A race card from 1992.
An advert from a 1970’s Greyhound Monthly magazine.
Dark days at Owlerton during 1989.
A copy of the opening meeting programme found stapled inside the above programme.

Owlerton Stadium, Sheffield, is located not surprisingly within the district of Owlerton, two and a half miles north of Sheffield city centre. The name Owlerton contributes itself also to the nearby Sheffield Wednesday Football Club, who incidentally inherited the nickname “The Owls” and who play fixtures at the close by Hillsborough Stadium. Yet the original site of Owlerton Stadium began as far back as the 1890’s, when an undeveloped section of land hosted Buffalo Bill’s Wild West Show.

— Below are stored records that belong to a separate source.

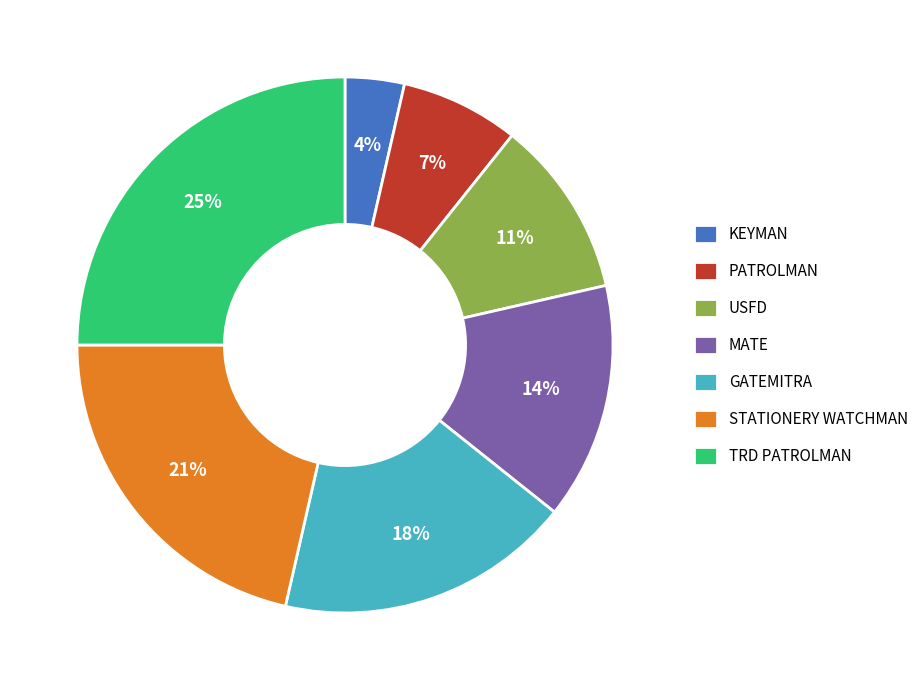

The STATIONERY WATCHMAN slice represents 13% of the pie. True or false?

False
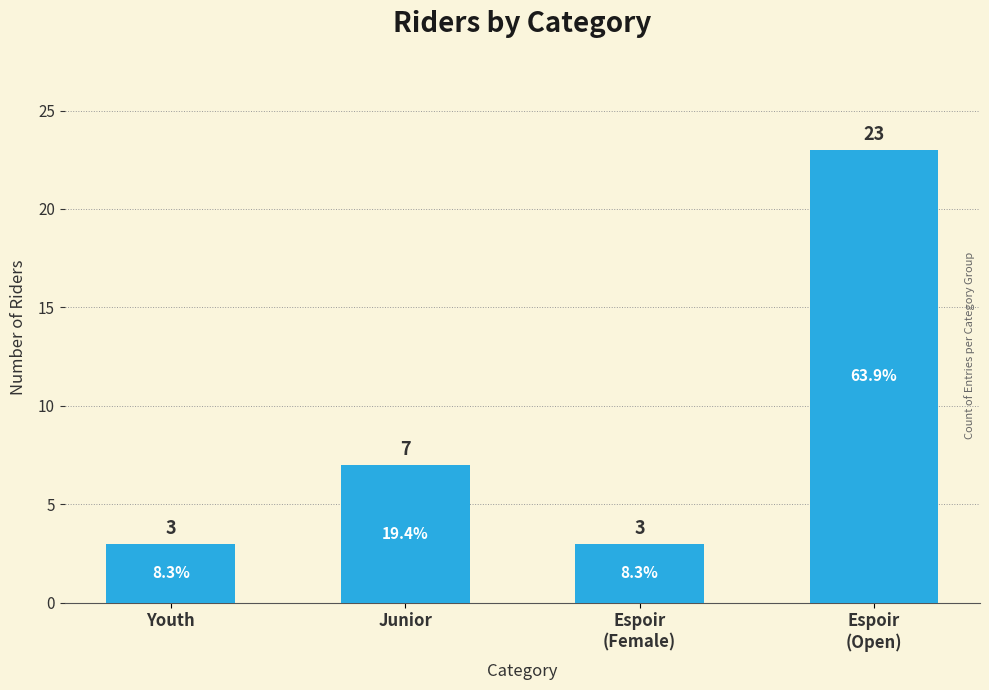

How many values are between 3 and 23?

4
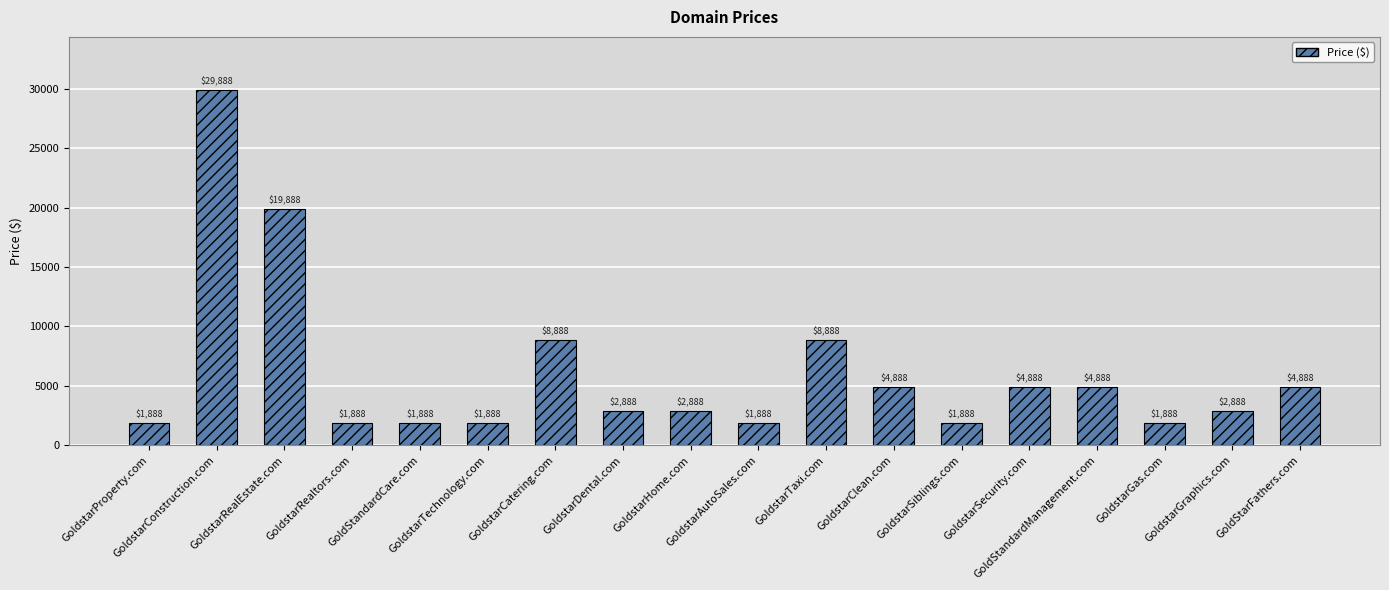

What is the smallest value displayed?

1888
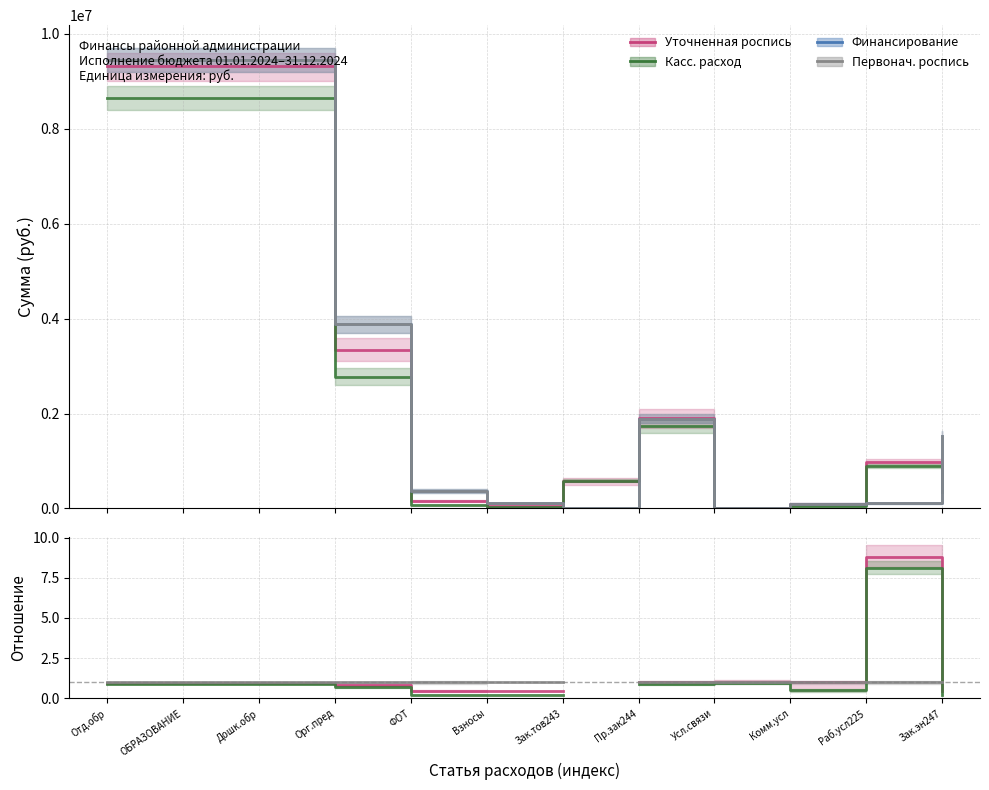

True or false: Касс. расход and Финансирование intersect in this chart.

False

But it was during 1928, that the twenty-acre section of land known then as Owlerton Meadows, became purchased by a group of Motorcycling Dirt Track enthusiasts, whose ideas were to promote the new thriving sport which would later become known as Speedway. The dirt track riders made their first appearance on the 30th of March 1929, with a crowd of around 15,000 witnessing an event known as The Golden Helmut. A new team was assembled and began by successfully competing in the English Dirt Track League. But early encouraging crowds began to dwindle as the team failed to fulfil its league fixtures, the reason mainly due to the Dirt Track League committee’s organisation being in total chaos. By the end of 1930 the dirt track promoters had gone bankrupt, but a bid of 1,000 pounds had been accepted by the receivers from a group of greyhound enthusiasts, who were ready to invest in their new project.

It was during 1931 that a greyhound track was laid over the existing dirt track, this along with other essential facilities, would see Greyhound Racing stage their first meeting on the 12th of January 1932. Almost 10,000 racegoers witnessed a six-race event, five of them over 525 yards, with the other over 700. A 525-yard hurdle event also took place, but it was a dog called Carbrook Ted who made history by winning the very first race.

The 1930’s became a boom era for the Owlerton venue, not only seeing the success of Greyhound Racing, but also a Roller-Skating Rink being constructed within the boundaries of the greyhound track, this new venture soon became very popular with the general public. Speedway returned once again in 1932, and Stock Cars also featured during the early 1950’s, but it was in 1962 that The Sheffield Corporation purchased the stadium for £170.000, with plans to transform the venue into an Olympic style stadium. This move certainly created concern regarding the future of Greyhound Racing at Owlerton, but relief came six years later, when a brand-new McKee type hare system was installed, at a cost of £3,000.

In 1984 Rugby League arrived with Sheffield Eagles staging home fixtures there, but they eventually moved on to the Don Valley Stadium in 1989, after a dispute regarding rent. But dark clouds gathered once again around Owlerton in 1989, brought on by the sad events at the nearby Hillsborough Stadium, as the Sheffield council ordered the stadium to cease ventures immediately, as the venue was way short of meeting criteria’s regarding safety regulations. Fortunately, the closure was only temporary, and soon the greyhounds were once again back in action well before the end of the year.

A big boost came in 1991, when the venue underwent a three-million-pound refurbishment, after the stadium was acquired by a Sheffield based leisure group. Non-league football arrived during the mid 1990’s, with Sheffield Football Club, the oldest football club in the world, staging its home matches there.

Owlerton Greyhound Stadium still operates today and continues as it has always done promoting races under NGRC rules. It attracts top class greyhounds when staging the Steel City Cup run over the 500-metre trip in the Autumn, and also The Bass Cup run over 550 metres in October. Meetings consists of six greyhounds contesting over distances 290, 380, 500, 650 and 715 metres, with the hounds chasing an outside Swaffham type hare. It has a crowd capacity of 4,000 along with 700 parking spaces, and also offers a BAGS service and is recognised as the fourth most popular greyhound track in Britain.